O homem sorriu de leve.
— Então… que tal vir comigo?
— Quê?! — Louie franziu a testa, a voz subindo. — Tu tem noção do quão doido isso é? Eu nem entendi direito o que tá acontecendo ainda!
Tu acha que eu vou sair por aí com um cara aleatório que surgiu do nada?! Tá maluco?
— Bom… na real, sim. — o homem passou a mão na nuca, sem jeito. — Sendo bem sincero, por tu ser o primogênito de quem é… achei que ia ser mais tranquilo te convencer.
Tanto que eu já até comprei uns cafés lá em Áurea. Sabia que tu gostava…
— Café? Eu nem sei o que é café, véi! — retrucou Louie, indignado. — Mas foda-se isso agora!
Cê tá achando que eu vou só sair andando contigo como se fosse normal?! Tá tudo uma loucura!
Tem coisa demais acontecendo… eu nem tive tempo de pensar em nada ainda!
O homem assentiu, respirando fundo.
— Beleza, beleza… entendi já. Pensa com calma então.
Mas pensa de verdade…
Esse poder que tu tem, se tu não aprender a lidar com ele — pode acabar machucando quem tu mais queria proteger.

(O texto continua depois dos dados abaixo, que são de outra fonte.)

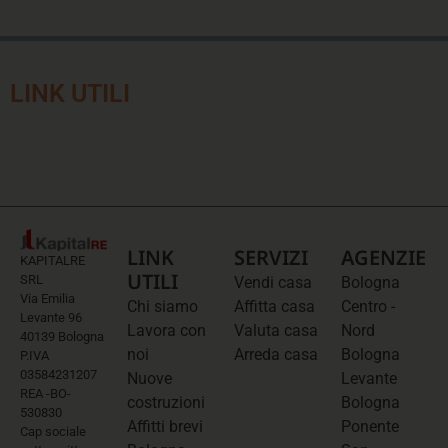
LINK UTILI
LINK
SERVIZI
AGENZIE
KAPITALRE
UTILI
SRL
Vendi casa
Bologna
Via Emilia
Chi siamo
Affitta casa
Centro -
Levante 96
Lavora con
Valuta casa
Nord
40139 Bologna
noi
Arreda casa
Bologna
P.IVA
03584231207
Nuove
Levante
REA -BO-
costruzioni
Bologna
530830
Affitti brevi
Ponente
Cap sociale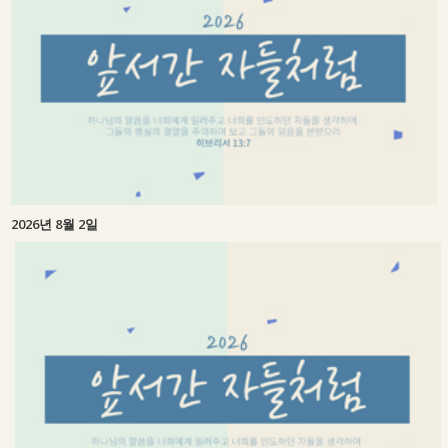
2026년 8월 2일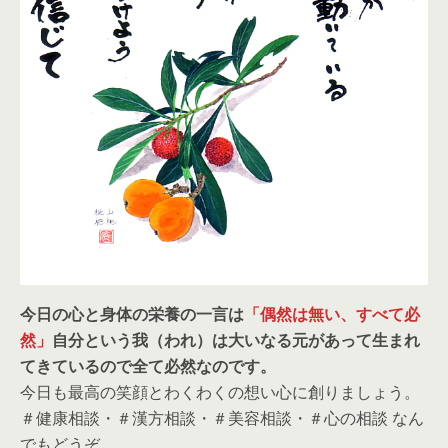
今日の心と身体の栄養の一言は
「偶然は無い、すべて必
然」
自分という我（われ）は大いなる元があって生まれ
てきているので全て必然なのです。
今日も最高の笑顔とわくわくの想い心に創りましょう。
＃健康相談・＃漢方相談・＃美容相談・＃心の相談 なん
でもどうぞ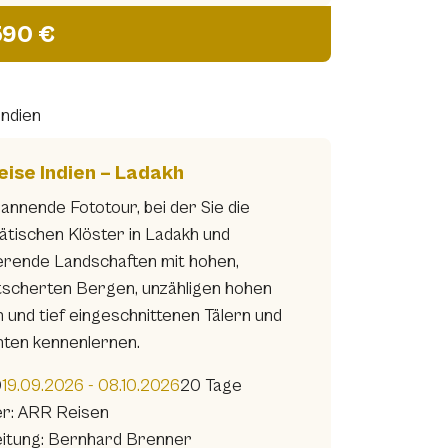
590 €
Indien
eise Indien – Ladakh
annende Fototour, bei der Sie die
ätischen Klöster in Ladakh und
ierende Landschaften mit hohen,
tscherten Bergen, unzähligen hohen
 und tief eingeschnittenen Tälern und
hten kennenlernen.
0
19.09.2026 - 08.10.2026
20 Tage
er: ARR Reisen
eitung: Bernhard Brenner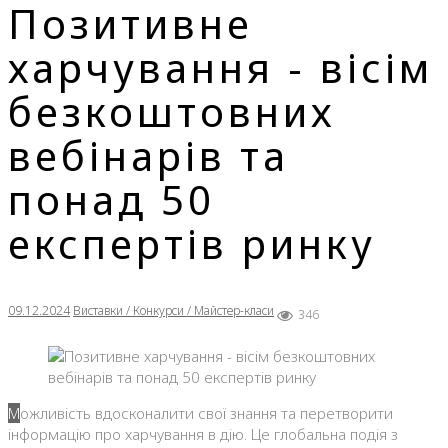
Позитивне
харчування - вісім
безкоштовних
вебінарів та
понад 50
експертів ринку
09.12.2024
Виставки / Конкурси / Майстер-класи
346
Можливість вдосконалити свої знання та перетворити
інформацію про харчування в дію. Це глобальна подія з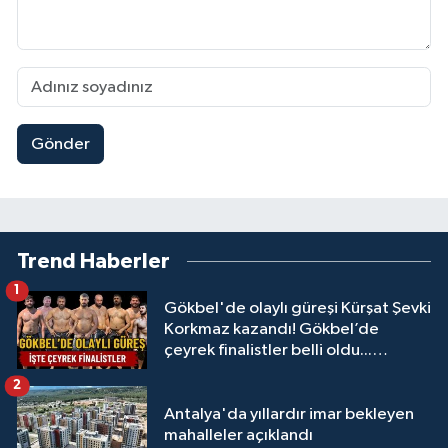
Gönder
Trend Haberler
1
Gökbel'de olaylı güreşi Kürşat Şevki
Korkmaz kazandı! Gökbel’de
çeyrek finalistler belli oldu...
Megastar Ali Gürbüz elendi!
2
Antalya'da yıllardır imar bekleyen
mahalleler açıklandı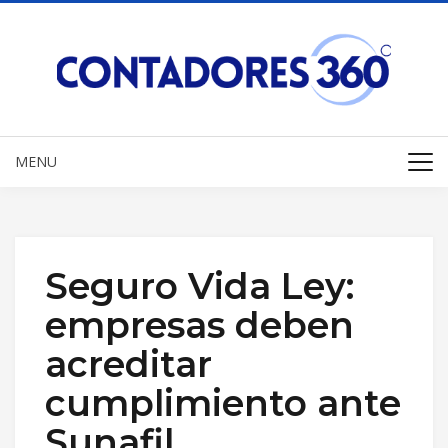
MENU
Seguro Vida Ley:
empresas deben
acreditar
cumplimiento ante
Sunafil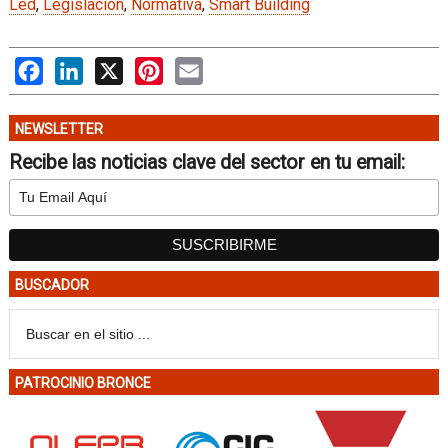
Led
,
Legislación
,
Normativa
,
Smart Building
Facebook
LinkedIn
X
Pinterest
Email
NEWSLETTER
Recibe las noticias clave del sector en tu email:
BUSCADOR
PATROCINIO BRONCE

Ele solta um breve suspiro.
— Bom, agora que pelo menos já foi avisado, se cuida ai.
Ele virou de costas, já indo embora, mas ainda acenando com a mão.
— nos veremos em breve… Louie Kaede.
Assim, a noite seguiu nas ruas quase desertas de Porto Alegre.
Os passos de Louie ecoavam baixos na calçada molhada, enquanto ele tentava processar tudo aquilo.
As luzes dos postes tremeluziam, como se hesitassem em iluminar os caminhos adiante.
Nada parecia ter sentido… mas uma coisa era certa:
Seja lá o que estivesse acontecendo, Louie tinha alguma relação em tudo aquilo.